About Those Creeds….

Source: Deal Or No Deal? Creed Or No Creed? – QuakerQuaker.

“Friends have no creeds.”  We Quakers often say that. We are committed to no human words but rather to following the Holy Spirit. We believe God speaks to us today – speaks to all who still their hearts and listen. “No official words can substitute for a personal relationship with God through Jesus Christ.” We believe that commitment to creed would be a kind of idolatry.

Most Christian denominations, on the other hand, do have a creed. They have an official statement of faith they use to distinguish their beliefs from the beliefs of other denominations. Those statements of faith often lead to wrangles over precise wording, and sometimes schisms.

The above words by Doug Bennett over at Quaker-Quaker I believe pretty much tell what Quakers think about creeds.  I must admit that when I got down to studied the common creeds in use today I found that almost all of the statements are about our understanding of God. In that vein I can understand the reluctance of my Quaker friends to embrace creeds. Today creeds seem to be mainly used as a tool to separate one group of Christians from another.
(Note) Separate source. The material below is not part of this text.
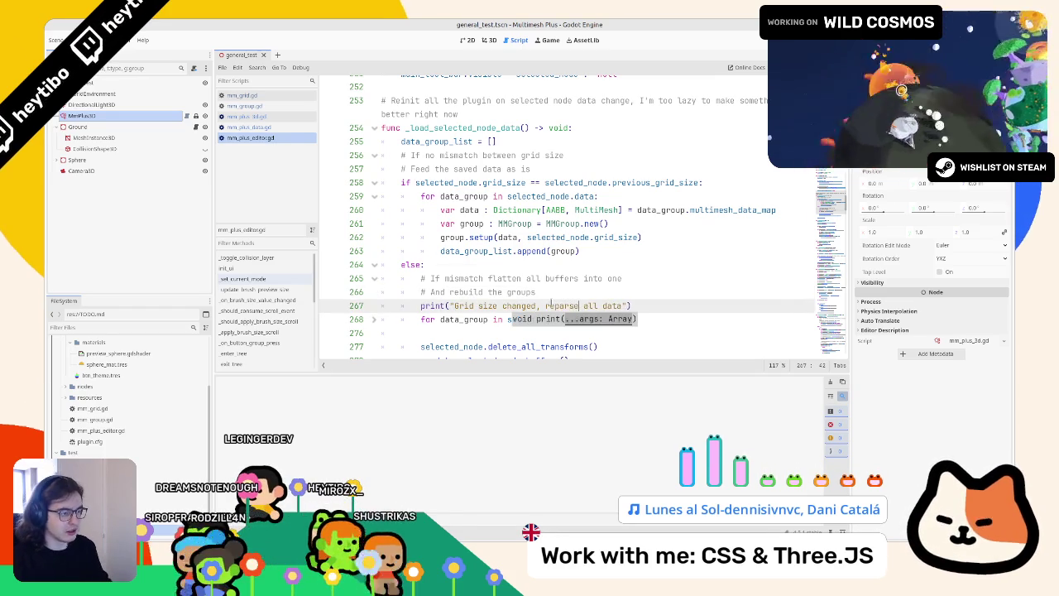
{"action": "left_click", "coordinate": [551, 305]}
{"action": "type", "text": "-"}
I know from personal experience that many of the different flavors of Christianity will tell their congregants that they must believe in the total truth of their particular denomination’s creeds or other statements of belief. I was told that since I believed that the earth is more than 6,000 years old and therefore did not believe in the total literal and inerrant bible that I would no longer have membership in the church I had joined over eight years before.  The new minister called to that congregation believed it was his duty to exclude me and a couple of the more vocal participants in the weekly bible study.

Jesus Christ did not tell us that in order to be his followers we must pledge 100% allegiance to any particular man-made words or even beliefs. He did give us example after example of how he expected us to love God and to love one another. Those two things were what he wrapped his church around not words that were conceived by men many years after his death and resurrection.

I am not as creed averse as my Quaker friends. I believe that many creeds invented over the years, and there are literally thousands of them, have at least some  redeeming merit in their thoughts. It is just that when they are used as a condition of being a follower of Christ that raises my ire. None of us, and I am including every human being who has come after Jesus, totally knows the heart or conscience of God. That is simply an impossible task. We in our meager attempt sometimes get it right but often get it wrong. That does not mean that we shouldn’t try to know what God expects of us but more that we simply can’t assume that we, to the exclusion of others, have it down pat.

One of the primary things that empresses me about the emergent movement is their admittance that they just may be wrong about some of what they currently believe about the heart of God. They believe that being a follower of Jesus is a life long learning experience that no one, and I do mean no one, ever graduates from. That is one belief that I don’t ever envision being wrong.